Manulife Investment Management‘s new Canadian high-net-worth vehicle could invest into third-party private ag and timber funds.
Senior portfolio manager Eric Menzer told Agri Investor that Toronto-headquartered Manulife intends to raise about C$500 million ($399.9 million; €353.6 million) for the Manulife Real Asset Investment Fund.
It will support a combination of private and public real asset investments across real estate, infrastructure, transportation, timber, farmland and other categories. The effort builds on the firm’s experience with a similar vehicle launched in 2015 targeting small pensions, endowments and other institutions, he explained.
“On the ag side, the draw we are hearing is the income component,” said Menzer, who also serves as global head of Manulife’s OCIO and fiduciary services, according to his LinkedIn profile.
“We are sitting in an environment where interest rates are extremely low and folks are looking to diversify away from their fixed income portfolios and are also concerned with the frothiness in equity markets and looking to diversify. We’re really seeing it on both fronts.”
The ‘hybrid’ vehicle launched this month will aim for a split of about 70 percent private and 30 percent public investments, according Menzer. Geographically, its strategy focuses on the US, Canada and Europe and will incorporate public investments likely to include REITs and at least one ETF related to an ag-related commodity, he added.
Among the “core” private fund investments from the prior iteration of the vehicle, he said, was the Hancock Timberland and Farmland Fund, which is managed by Manulife subsidiary Manulife Investment Management Timber and Agriculture, known as Hancock Natural Resource Group until a rebrand late last year.
The fund also invested in agribusiness lending through a third-party manager that Menzer declined to identify, and in Canadian row crops through another manger he declined to discuss. The fund is identified elsewhere as Bonnefield’s open-end Canadian Farmland Evergreen LP Fund.

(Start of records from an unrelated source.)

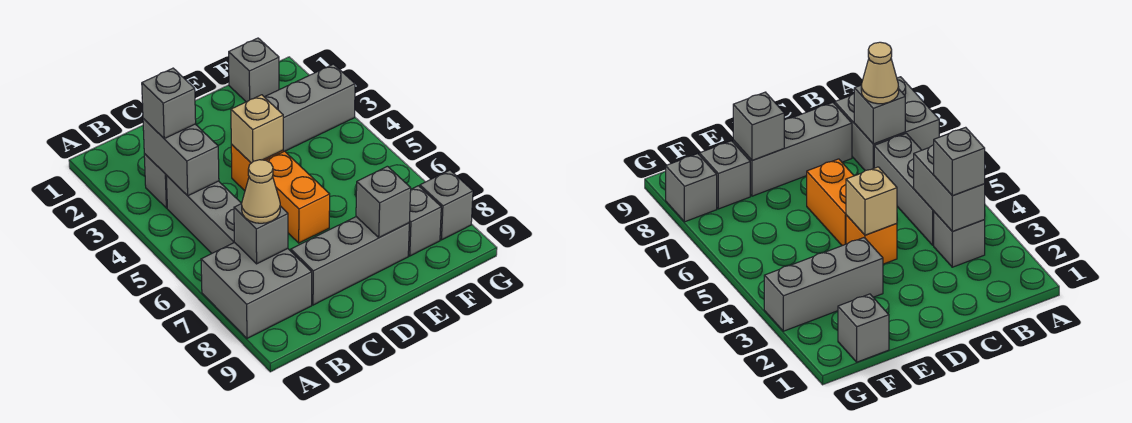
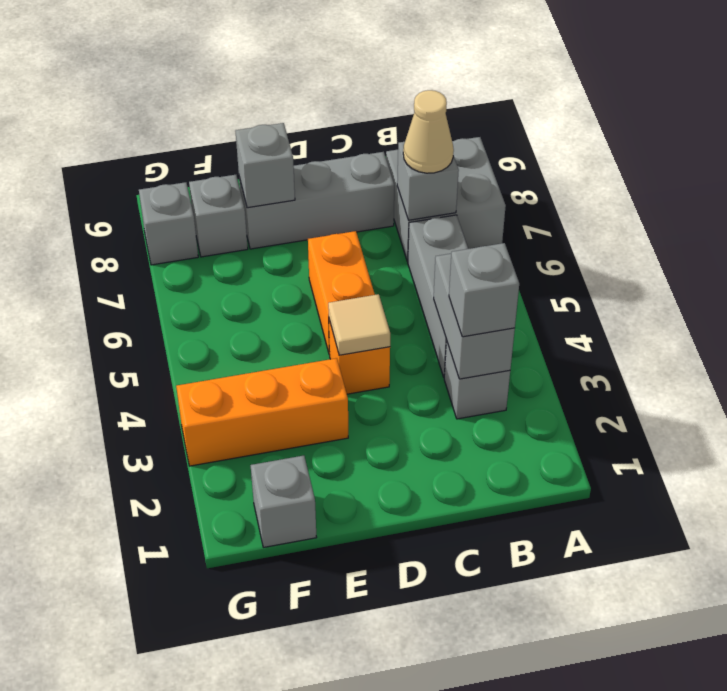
tan 1x1 brick [231,95,283,163] -> tan 1x1 tile [328,294,390,355]
grey 1x3 brick [265,64,355,152] -> orange 1x3 brick [176,358,348,466]

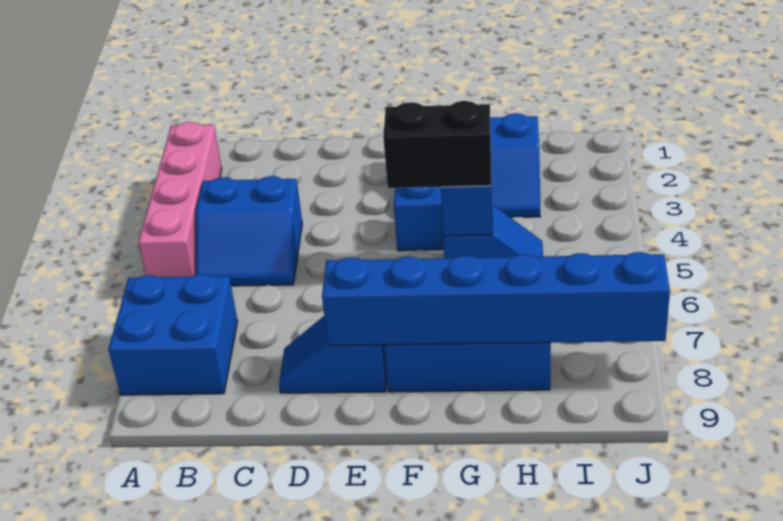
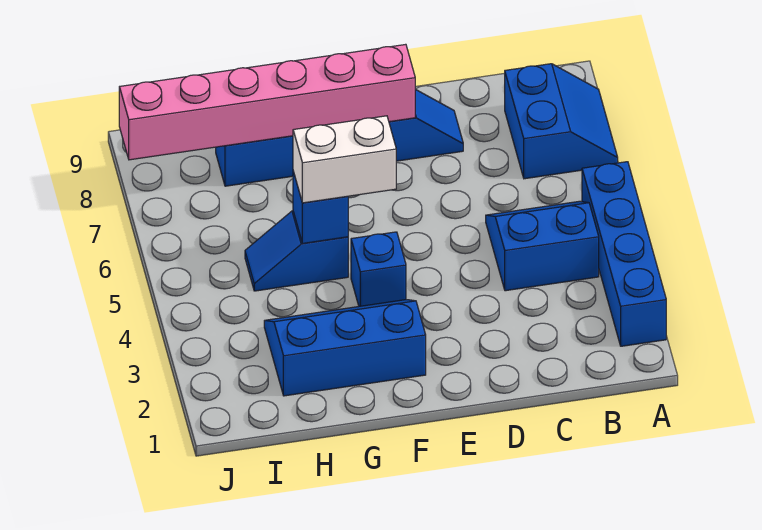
pink 1x4 brick [138,122,222,277] -> blue 1x4 brick [582,162,666,346]
blue 2x2 brick [108,274,238,395] -> blue 2x2 slope [505,64,618,179]
blue 1x6 brick [322,252,670,346] -> pink 1x6 brick [119,44,415,160]
black 1x2 brick [383,101,491,188] -> white 1x2 brick [293,116,396,203]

The Manulife Real Asset Investment Fund itself is an open-end vehicle that will open on a quarterly basis from May. While Menzer expects the relationship with the Hancock Timberland and Farmland Fund to continue, he said Manulife will also consider investments in open-end vehicles managed by other firms to help meet the deployment demands of investors.
“The challenge with these assets is the supply-demand imbalance and desire for investors to want to get money put to work in a reasonable time frame,” Menzer said.
“Institutional investors are typically more patient than high-net-worth individuals that don’t want to wait a year. With this vehicle, we can call capital on a quarterly basis – it will go into the public sleeve, so it will get invested right away – and then we will, over the next six-to-12-month period, deploy that capital into the private investments. Having the third-party access gives us the ability to do that.”
Though most high-net-worth individuals do not have strong preferences among different types of farmland, for example, Menzer said there is growing awareness at the higher end of the market of investment opportunities throughout the value chain.
“We’re seeing a lot of investors starting to look at not just owning the physical property, but also looking at the processing of almonds or the processing of soy,” he said. “There are capital needs there and there are certain funds out there that will fulfil those capital needs where they can’t otherwise get it at reasonable rates of return.”
Manulife Investment Management has $C154 billion in assets under management.